All’Australian Open ha tenuto banco il caso Serena Williams: sembrava lanciata verso quel benedetto 24esimo Slam che le permetterebbe di agguantare Margaret Court e soddisfare anche l’ultimo piccolo desiderio della sua carriera, invece ha perso in semifinale contro Naomi Osaka ed è crollata. È scoppiata a piangere, ma l’aver messo a nudo le proprie emozioni non ha fatto altro che alimentare i suggerimenti a lasciar perdere. Un po’ grottesco. Se lo deve fare lei, che quando va male negli Slam arriva in semifinale ed è appena tornata al numero 7 del mondo, che dovrebbero fare le 1.400 giocatrici dietro di lei in classifica? A 40 anni è già tantissimo essere ancora competitiva, in barba ai mesi che passano e alle noie fisiche che si porta appresso. Discorso identico per Federer: la parola ritiro è associata al suo nome da una manciata d’anni, ma lo svizzero è pronto a tornare di nuovo dopo oltre 12 mesi lontano dal Tour. C’è chi storce il naso, dimenticando come è andata a finire nel 2017, e se è vero che ora Roger ha ben quattro anni in più, è vero anche che fino a quando c’è stato è stato sempre molto competitivo. Difficilmente torna per fare figuracce, ma quello è un discorso diverso. Ciò che conta è che se ha ancora voglia di fare il tennista, di allenarsi e di dannarsi per vincere una partita, lo faccia. Già averlo in campo è un regalo, e non è vero che un finale di carriera opaco potrebbe macchiarne il ricordo. Ciò che ha fatto non cambierà mai.

Foto Ray Giubilo

Sta succedendo più o meno lo stesso ad Andy Murray: qualcuno non ha letto come un buon segnale la presenza di uno col suo pedigree al Challenger di Biella, qualcun altro ha sorriso dopo averlo visto perdere in finale contro l’ucraino Illya Marchenko, oppure martedì sera al primo turno all’Atp di Montpellier, dopo che aveva professato di sentirsi in gran forma.
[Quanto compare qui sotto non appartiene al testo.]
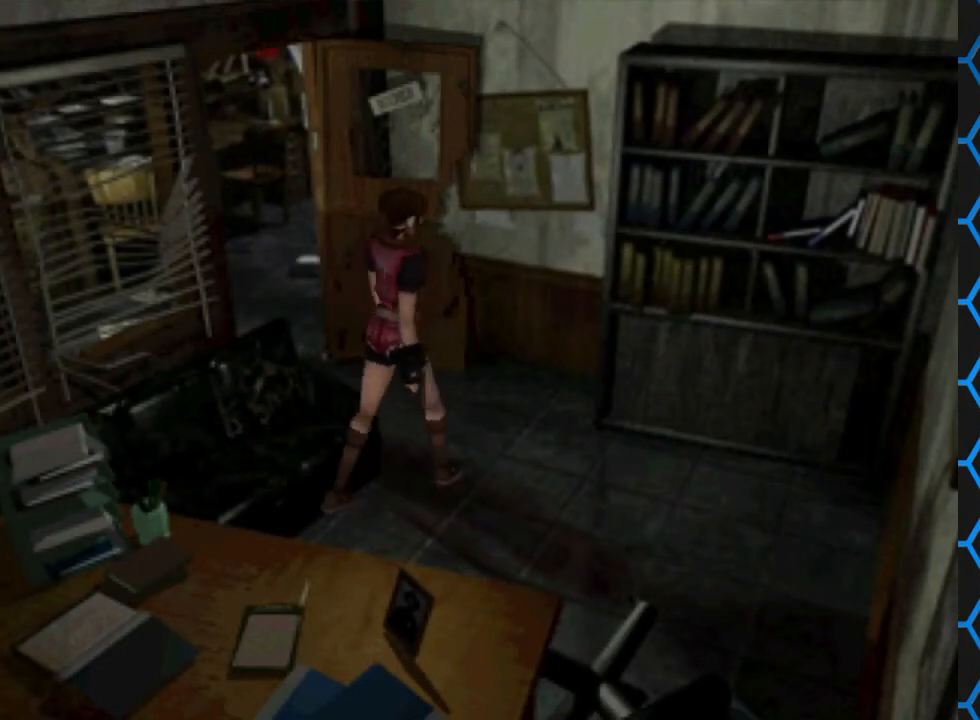
{"buttons": ["SQUARE", "DPAD_UP", "DPAD_LEFT"], "events": [[33, "DPAD_UP", "down"], [33, "SQUARE", "down"], [67, "DPAD_RIGHT", "up"], [400, "DPAD_LEFT", "down"]]}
Evidentemente non è (ancora?) così, ma se lui vuole continuare a darsi delle chance, può farlo. E guai a pensare che sia una scelta di convenienza. Tutt’altro: negli ultimi anni il tennis gli ha dato pochissime gioie e una lunga serie di delusioni, ultima l’obbligo (causa positività al Covid) di rinunciare all’Australian Open. L’ha devastato, perché si sentiva finalmente pronto e invece si è visto sbattere la porta in faccia, tanto che per evitare di soffrire ha smesso di seguire i colleghi sui social, provando a non interessarsi al torneo. Il tutto dopo che a causa dell’anca malandata ha passato periodi difficilissimi: nel 2019 aveva annunciato il ritiro, poi ha ritrattato, iniziando un lungo percorso di recupero che di fatto non è ancora terminato, e magari mai terminerà. Ma uno che ha saputo diventare numero uno del mondo nell’epoca di Federer, Nadal e Djokovic ha tutto il diritto di decidere per sé. A Montpellier gli hanno chiesto se pensa di poter ancora lottare coi i big. Ha risposto “lo scopriremo”, come a ribadire che la porta del suo futuro è aperta. Ingiusto che qualcuno provi a chiuderla al posto suo.
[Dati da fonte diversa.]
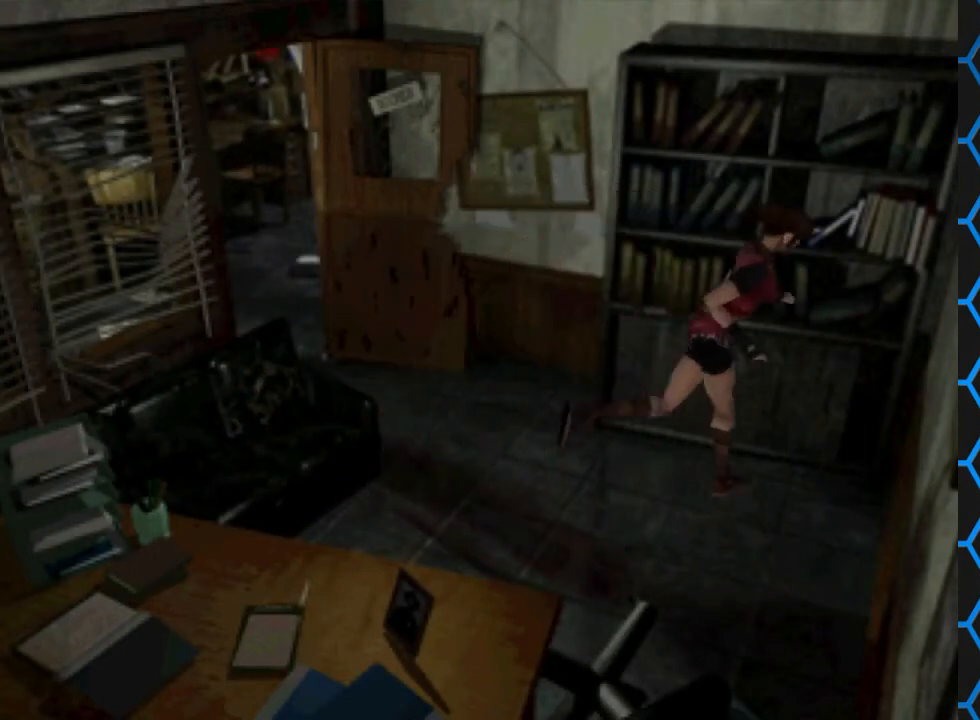
{"buttons": ["SQUARE", "DPAD_UP", "DPAD_RIGHT"], "events": [[33, "CROSS", "up"], [133, "CROSS", "down"], [367, "CROSS", "up"]]}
In Italia viene in mente l’esempio di Sara Errani, uno degli obiettivi prediletti dei leoni da tastiera. C’è stata la controversa vicenda doping, c’è stata la crisi psicologica (e di risultati) che l’ha spinta lontanissima dal tennis che conta, ma ogni volta che scende in campo la romagnola rimane un esempio di grinta e di capacità di fare a pugni coi propri limiti. È stata numero 5 del mondo, è arrivata in finale al Roland Garros e coi 34 anni da compiere ad aprile potrebbe tranquillamente dedicarsi ad altro. Invece è ancora lì a lottare, con le avversarie, coi quei demoni che spesso non le permettono nemmeno di servire da sopra e con un ambiente quasi sempre ostile. Ha appena giocato il suo miglior Slam da quasi sei anni a questa parte: ha vinto due partite, è arrivata a due punti dalla seconda settimana e vede di nuovo le prime 100 a un soffio. Eppure nove volte su dieci viene invitata a cambiare aria perché il meglio della sua carriera è ormai alle spalle. Vero, ma allora cosa dovrebbero fare tutte le connazionali che non avvicineranno nemmeno per sbaglio i suoi risultati attuali? Devono lasciar perdere in partenza? No, è giusto che ci provino. Come è giusto che ci provi ancora lei, o Federer, Serena, Murray e chiunque altro. Tutta gente che si è guadagnata il diritto di decidere in santa pace, e di fregarsene della presunta data di scadenza stabilita da chi guarda.